Biting The Lotus
Mrs Madrigal to Maryanne Singleton
- Armistead Maupin
'Tales of The City'
I met a girl last night who reminded me of me ten years ago in some ways*. Long hair. Sort of 'alternative looking' as my Mum would say. Smiles a lot. In love. Inquisitive. Fresh-faced and wide-eyed. Optimistic. A girl who just can't wait to bite into that lotus...

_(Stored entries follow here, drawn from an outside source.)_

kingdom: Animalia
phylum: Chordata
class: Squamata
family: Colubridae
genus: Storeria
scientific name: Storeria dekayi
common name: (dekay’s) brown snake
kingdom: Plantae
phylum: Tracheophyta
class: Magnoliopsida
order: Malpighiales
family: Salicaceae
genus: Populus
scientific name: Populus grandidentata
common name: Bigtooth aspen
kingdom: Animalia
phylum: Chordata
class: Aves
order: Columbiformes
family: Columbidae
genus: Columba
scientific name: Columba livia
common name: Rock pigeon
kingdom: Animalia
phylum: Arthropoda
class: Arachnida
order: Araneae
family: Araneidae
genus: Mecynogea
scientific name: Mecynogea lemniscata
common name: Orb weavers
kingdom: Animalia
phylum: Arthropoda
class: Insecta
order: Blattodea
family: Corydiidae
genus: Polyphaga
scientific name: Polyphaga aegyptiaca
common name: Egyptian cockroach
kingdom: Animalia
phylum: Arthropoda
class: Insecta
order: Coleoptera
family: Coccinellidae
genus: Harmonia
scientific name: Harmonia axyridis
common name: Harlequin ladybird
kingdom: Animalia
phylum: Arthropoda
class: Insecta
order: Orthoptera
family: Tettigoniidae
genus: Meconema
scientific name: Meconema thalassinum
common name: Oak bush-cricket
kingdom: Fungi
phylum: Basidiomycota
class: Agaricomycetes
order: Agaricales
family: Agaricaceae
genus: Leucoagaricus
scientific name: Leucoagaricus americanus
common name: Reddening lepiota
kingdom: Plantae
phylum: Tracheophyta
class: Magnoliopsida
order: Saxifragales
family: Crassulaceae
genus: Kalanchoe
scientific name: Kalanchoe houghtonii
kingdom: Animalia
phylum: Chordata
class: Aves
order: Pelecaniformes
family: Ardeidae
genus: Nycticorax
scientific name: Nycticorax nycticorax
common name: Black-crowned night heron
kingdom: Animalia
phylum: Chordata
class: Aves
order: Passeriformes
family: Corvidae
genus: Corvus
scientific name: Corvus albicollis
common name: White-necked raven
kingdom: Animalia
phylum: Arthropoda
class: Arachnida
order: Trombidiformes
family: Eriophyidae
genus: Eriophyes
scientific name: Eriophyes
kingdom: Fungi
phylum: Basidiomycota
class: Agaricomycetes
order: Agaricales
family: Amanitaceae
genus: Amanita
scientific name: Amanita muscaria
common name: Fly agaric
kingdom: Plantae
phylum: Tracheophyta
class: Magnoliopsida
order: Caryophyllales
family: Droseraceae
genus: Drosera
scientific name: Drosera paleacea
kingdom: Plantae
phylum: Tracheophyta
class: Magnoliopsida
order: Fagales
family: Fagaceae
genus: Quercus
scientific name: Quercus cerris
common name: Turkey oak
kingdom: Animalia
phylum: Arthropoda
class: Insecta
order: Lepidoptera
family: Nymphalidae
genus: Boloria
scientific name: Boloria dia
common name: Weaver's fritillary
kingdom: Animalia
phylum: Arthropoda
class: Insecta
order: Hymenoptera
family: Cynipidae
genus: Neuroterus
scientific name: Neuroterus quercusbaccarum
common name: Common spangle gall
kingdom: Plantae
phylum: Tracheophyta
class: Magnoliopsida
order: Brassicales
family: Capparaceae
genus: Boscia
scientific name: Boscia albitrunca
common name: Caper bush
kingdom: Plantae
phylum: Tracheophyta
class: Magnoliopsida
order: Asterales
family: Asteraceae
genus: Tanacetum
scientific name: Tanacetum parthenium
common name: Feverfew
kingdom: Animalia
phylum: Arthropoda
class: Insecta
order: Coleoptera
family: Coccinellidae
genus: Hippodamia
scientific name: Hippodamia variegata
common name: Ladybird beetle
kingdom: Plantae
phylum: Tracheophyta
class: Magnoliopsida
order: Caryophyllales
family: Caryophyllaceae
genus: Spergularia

And the more she spoke the more I missed being the girl I used to be. The one I was before the piercings and the fistings and the floggings and the Daddies, before the dyke bars and the trannyboys and the butches and the femmes, before I knew what girls and Wet Stuff and amyl tasted like, before the drug-fucked orgies and the the poly relationships, before I came out as bi/dyke/queer/leather/kinky, before the strutting about and the slutting about, when I didn't know the hanky code or that Crisco had any use other than cooking, before the metal and the ink. Before most of the scars. When I still wore a bra and would never pee in front of anyone else or go naked for any longer than was necessary. When I was still capable of blushing. When all I needed to be happy was my boy, my liquid eyeliner and a custard tart from the pie shop in Cronulla.
Lately I have been finding it hard to get really excited about much at all. I mean, my heart still skips a beat to see the Gentleman Caller, and my face lights up when A Certain Boy is around. I danced joyous laps of the studio after my face cutting, and was all dizzy and ecstatic after the suspension show last Saturday. And I confess to doing a childish leap into the air when I first spotted a house with its Christmas lights on the other week. The Shadowers film left me in a state of delirious awe. There are moments of ecstasy still, true, those dazzling moments that cut straight through the muck that covers my rose-coloured glasses. But they don't seem as frequent, or as bright or... its hard to describe it exactly. Maybe its depression, maybe its exhaustion, maybe its grief, maybe its just that I am turning into a jaded old creature. Blah. Bah humbug!
But Christmas falls late now
Flatter and colder
And never as bright as when we used to fall
And even if we drink
I don't think we would kiss
In the way that we did
When the woman was only a girl
- The Cure
'Last Dance'
I just wish I could remember where I put that lotus.
* This is not meant to be an accurate depiction of her as such, just what she was to me at that moment. I don't know her very well at all, and obviously we see things as we are and not are they are anyway!